Bronson apartó la mirada de la carretera un instante y le sonrió.
—Totalmente. Es como los coches de choque, pero con vehículos grandes. Es divertidísimo. Ahora, deja de quejarte acerca de mi forma de conducir y dime adónde quieres que vaya.
A unos cien metros por detrás, un Mercedes con las ventanillas tintadas los seguía. En el asiento del conductor, J. J. Donovan abrió una cajetilla de Marlboro y sacó uno antes de acercarlo al encendedor del salpicadero.

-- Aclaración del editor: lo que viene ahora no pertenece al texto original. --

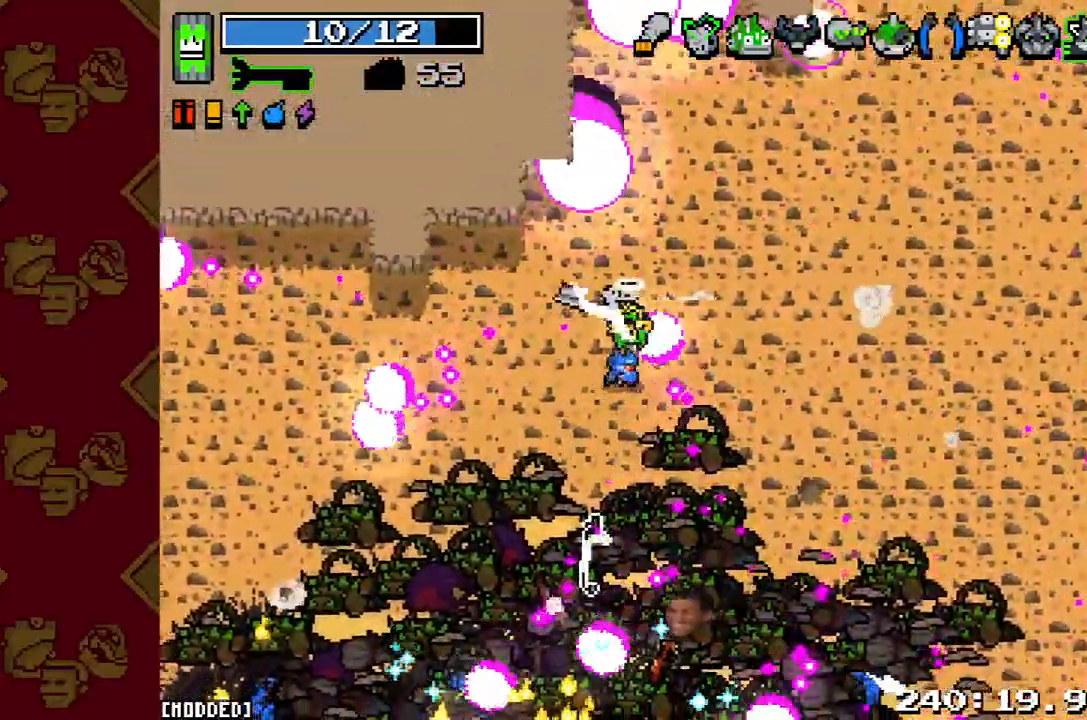
{"buttons": [], "left_stick": "center", "right_stick": "down", "button_events": []}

Una vez lo tuvo encendido, bajó la ventanilla un poco para dejar que saliera el humo y se concentró en el tráfico que tenía delante.
Había visto a Bronson y a Angela Lewis salir de su hotel esa mañana, los había seguido hasta la agencia de alquiler de coches y después se había quedado esperando en su propio vehículo hasta que arrancaron. A continuación, sencillamente los había vigilado mientras se dirigían hacia el centro de El Cairo.

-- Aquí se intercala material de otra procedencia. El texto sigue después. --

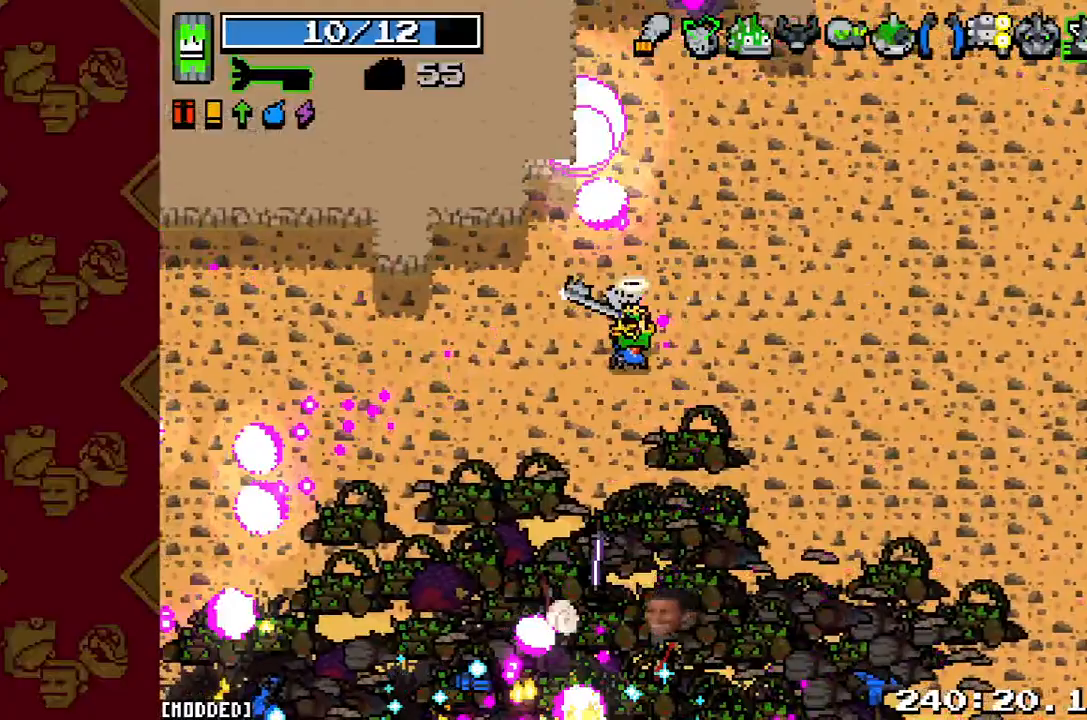
{"buttons": [], "left_stick": "center", "right_stick": "down", "button_events": []}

Bueno, eso de «sencillamente» no era exacto del todo. Donovan estaba acostumbrado a conducir en los Estados Unidos, pero ni abrirse paso por el tráfico de Los Ángeles un par de veces cada día lo había preparado para la realidad de la hora punta en el centro de El Cairo. Las dos cosas buenas eran que el Mercedes tenía marchas automáticas, así que lo único que tenía que hacer era girar el volante, y que estaba acostumbrado a conducir por la derecha, aunque los conductores egipcios parecían conducir más o menos como y por donde querían.
Donovan sabía que era Bronson el que conducía y parecía que lo hacía bastante bien. En un par de ocasiones, el Peugeot se había colado por huecos en los que no habría entrado el Mercedes, ya que el coche francés había cabido por poco, pero el tráfico era tan denso que las probabilidades de perder de vista a su presa habían sido muy escasas.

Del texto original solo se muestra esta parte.